Stockbroking platforms are really important to get right as they involve large value transactions by often sophisticated traders but there have been several examples over the years of new platforms failing to meet the basic needs of clients.

What do you do when this happens? Move your account to someone else? If only it was that simple.

From several experiences of doing this, all I can say is that you won’t have much difficulty finding someone to take it on, but the process often takes months with endless hassles along the way.

Indeed I have complained to the Financial Conduct Authority (FCA) about this in the past – see https://www.sharesoc.org/blog/regulations-and-law/stockbroker-transfers-more-evidence-of-unreasonable-delays/

Anyone who meets this problem should also complain to the FCA and encourage them to tackle it. If you can switch a bank account in 7 days (and that’s mandated), why not a stockbroking account?

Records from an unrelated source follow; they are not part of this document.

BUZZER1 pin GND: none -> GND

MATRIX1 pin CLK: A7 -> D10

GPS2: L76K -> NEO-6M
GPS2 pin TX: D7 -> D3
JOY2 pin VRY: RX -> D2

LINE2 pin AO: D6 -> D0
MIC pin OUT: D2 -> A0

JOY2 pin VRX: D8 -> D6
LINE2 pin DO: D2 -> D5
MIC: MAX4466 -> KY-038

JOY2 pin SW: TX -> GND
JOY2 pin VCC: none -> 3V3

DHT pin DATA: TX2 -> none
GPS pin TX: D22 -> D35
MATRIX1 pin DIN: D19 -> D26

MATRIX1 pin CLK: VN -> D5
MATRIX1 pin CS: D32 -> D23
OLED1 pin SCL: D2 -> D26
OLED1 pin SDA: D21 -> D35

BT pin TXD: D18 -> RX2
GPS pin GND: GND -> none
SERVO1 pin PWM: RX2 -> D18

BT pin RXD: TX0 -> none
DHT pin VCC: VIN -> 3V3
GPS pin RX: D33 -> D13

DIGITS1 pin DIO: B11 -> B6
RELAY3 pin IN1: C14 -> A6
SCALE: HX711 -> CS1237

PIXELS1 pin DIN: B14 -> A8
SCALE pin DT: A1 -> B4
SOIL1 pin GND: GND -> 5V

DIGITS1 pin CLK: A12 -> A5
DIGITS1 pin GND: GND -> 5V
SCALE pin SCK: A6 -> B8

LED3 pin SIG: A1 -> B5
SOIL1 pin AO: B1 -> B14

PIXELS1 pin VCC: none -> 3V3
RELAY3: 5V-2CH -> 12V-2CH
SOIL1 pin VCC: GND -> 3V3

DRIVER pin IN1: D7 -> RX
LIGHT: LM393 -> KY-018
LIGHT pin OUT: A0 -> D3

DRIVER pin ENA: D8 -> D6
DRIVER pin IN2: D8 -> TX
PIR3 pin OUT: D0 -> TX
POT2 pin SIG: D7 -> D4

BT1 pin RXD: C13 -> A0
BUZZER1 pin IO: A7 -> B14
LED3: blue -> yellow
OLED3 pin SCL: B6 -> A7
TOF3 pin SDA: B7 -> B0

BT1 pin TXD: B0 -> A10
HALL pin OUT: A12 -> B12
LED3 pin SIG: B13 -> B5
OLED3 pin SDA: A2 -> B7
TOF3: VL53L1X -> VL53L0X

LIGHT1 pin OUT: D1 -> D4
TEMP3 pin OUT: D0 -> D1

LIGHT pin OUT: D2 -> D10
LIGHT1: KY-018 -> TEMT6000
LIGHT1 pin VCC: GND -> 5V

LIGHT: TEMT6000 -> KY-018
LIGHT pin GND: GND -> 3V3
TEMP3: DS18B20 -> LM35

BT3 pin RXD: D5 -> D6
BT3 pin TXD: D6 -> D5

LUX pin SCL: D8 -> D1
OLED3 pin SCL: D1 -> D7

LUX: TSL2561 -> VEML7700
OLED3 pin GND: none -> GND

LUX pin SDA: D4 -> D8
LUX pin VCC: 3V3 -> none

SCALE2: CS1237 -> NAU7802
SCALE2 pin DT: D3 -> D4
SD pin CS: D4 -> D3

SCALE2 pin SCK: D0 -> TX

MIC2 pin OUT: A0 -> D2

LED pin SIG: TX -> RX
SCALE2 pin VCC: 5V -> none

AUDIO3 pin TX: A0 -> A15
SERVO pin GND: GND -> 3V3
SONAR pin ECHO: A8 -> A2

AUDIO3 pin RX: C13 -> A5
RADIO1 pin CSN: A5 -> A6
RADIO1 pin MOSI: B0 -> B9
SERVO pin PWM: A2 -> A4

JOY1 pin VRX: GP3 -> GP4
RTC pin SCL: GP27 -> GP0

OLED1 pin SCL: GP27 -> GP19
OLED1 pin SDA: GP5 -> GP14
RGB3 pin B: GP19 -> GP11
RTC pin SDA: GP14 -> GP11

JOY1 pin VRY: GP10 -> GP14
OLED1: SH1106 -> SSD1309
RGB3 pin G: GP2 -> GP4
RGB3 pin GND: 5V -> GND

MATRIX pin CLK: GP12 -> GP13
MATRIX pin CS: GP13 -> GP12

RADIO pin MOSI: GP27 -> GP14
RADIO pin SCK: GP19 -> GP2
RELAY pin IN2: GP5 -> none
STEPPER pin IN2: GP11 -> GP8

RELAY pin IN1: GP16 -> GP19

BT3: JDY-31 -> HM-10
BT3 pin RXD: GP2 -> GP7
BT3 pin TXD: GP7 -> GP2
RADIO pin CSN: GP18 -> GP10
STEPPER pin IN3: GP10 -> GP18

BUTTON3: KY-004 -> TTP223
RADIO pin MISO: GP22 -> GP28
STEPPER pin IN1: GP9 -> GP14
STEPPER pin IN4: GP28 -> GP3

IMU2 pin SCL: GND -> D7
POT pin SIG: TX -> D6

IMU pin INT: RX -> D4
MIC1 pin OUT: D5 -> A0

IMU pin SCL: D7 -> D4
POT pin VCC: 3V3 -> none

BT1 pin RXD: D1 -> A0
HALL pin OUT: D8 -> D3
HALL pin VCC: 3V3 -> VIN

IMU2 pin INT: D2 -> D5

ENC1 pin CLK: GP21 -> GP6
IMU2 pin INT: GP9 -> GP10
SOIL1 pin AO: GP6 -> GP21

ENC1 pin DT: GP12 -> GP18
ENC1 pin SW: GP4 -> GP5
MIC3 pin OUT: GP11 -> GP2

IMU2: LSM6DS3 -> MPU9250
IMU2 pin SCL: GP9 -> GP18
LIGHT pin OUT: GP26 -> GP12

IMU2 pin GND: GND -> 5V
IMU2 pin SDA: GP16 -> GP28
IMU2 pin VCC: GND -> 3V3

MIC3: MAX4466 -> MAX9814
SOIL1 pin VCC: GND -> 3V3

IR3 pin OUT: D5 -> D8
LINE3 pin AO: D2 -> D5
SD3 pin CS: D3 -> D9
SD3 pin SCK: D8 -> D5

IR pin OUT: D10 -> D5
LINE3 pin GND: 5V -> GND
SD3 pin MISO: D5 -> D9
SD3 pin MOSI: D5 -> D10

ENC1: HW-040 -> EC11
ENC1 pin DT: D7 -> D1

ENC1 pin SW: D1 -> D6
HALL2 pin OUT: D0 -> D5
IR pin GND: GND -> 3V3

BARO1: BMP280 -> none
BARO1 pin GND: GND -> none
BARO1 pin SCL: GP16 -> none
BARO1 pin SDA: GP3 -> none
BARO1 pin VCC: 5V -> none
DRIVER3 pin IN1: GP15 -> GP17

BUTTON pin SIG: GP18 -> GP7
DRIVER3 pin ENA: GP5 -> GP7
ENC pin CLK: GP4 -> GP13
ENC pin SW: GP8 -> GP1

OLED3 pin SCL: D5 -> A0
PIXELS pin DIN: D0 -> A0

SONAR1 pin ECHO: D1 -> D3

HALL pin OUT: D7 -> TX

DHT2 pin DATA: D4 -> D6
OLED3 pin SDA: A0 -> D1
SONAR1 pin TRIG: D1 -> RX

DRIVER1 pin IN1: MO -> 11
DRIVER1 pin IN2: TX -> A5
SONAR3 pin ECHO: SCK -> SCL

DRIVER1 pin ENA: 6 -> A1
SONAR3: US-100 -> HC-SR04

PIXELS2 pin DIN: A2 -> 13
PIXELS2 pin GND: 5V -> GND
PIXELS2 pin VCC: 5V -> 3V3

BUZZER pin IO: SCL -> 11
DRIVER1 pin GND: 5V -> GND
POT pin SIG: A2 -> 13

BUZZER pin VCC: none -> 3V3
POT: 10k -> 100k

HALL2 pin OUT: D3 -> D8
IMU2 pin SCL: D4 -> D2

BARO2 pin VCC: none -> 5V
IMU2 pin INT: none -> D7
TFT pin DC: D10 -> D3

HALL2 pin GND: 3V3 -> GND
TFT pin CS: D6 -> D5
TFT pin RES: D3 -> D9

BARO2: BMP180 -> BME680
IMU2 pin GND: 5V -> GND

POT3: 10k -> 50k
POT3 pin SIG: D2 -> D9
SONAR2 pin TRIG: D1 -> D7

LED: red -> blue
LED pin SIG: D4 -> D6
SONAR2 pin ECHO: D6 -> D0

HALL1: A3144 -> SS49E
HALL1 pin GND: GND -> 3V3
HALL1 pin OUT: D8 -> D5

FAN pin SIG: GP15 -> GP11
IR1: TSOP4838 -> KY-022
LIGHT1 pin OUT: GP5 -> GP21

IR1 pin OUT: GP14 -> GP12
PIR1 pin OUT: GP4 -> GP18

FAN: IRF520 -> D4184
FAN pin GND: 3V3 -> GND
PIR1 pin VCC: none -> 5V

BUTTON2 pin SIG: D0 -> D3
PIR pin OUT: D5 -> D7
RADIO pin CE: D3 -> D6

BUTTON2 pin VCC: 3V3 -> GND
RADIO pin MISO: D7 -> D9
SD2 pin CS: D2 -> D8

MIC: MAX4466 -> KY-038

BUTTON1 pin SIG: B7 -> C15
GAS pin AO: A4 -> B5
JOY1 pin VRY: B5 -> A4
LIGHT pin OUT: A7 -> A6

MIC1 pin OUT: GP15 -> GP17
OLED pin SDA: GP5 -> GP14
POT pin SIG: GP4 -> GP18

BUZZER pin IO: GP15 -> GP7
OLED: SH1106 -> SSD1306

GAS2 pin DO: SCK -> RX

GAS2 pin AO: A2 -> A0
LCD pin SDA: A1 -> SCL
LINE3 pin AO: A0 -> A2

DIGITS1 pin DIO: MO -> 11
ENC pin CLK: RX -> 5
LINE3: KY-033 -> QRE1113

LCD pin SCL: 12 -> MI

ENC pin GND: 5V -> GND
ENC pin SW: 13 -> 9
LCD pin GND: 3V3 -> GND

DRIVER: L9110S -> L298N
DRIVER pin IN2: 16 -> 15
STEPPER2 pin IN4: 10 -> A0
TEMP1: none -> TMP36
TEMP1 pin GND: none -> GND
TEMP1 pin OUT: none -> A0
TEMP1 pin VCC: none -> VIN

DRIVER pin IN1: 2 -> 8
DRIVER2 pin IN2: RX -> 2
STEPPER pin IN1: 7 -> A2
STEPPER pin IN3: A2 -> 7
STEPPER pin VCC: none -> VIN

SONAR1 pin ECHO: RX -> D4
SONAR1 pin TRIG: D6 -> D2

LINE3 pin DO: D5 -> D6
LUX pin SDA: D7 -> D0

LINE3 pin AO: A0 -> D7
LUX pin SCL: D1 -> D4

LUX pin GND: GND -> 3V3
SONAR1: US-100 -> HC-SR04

The complexity partly arises from the use of nominee accounts and the problems with funds rather than direct shareholdings, but these difficulties are surely fixable if we had a decent share and fund registration system and stockbrokers were motivated to get the issue sorted out. Needless to point out that stockbrokers don’t like to make it easy to switch so won’t do so unless pushed because they like to lock their clients in (hence the use of nominee accounts also of course).

In the meantime, if you do decide to switch you may find it easier to move all your holdings into cash first – but you need to be wary about the tax implications of doing so.

This FCA web page tells you how to complain about Barclays new service, and about delays in transfers, here: https://www.fca.org.uk/consumers/how-complain . But if you wish to complain about the general lack of action on broker transfers, you could write to David Geale, Director of Policy, FCA, 25 The North Colonnade, London, E14 5HS.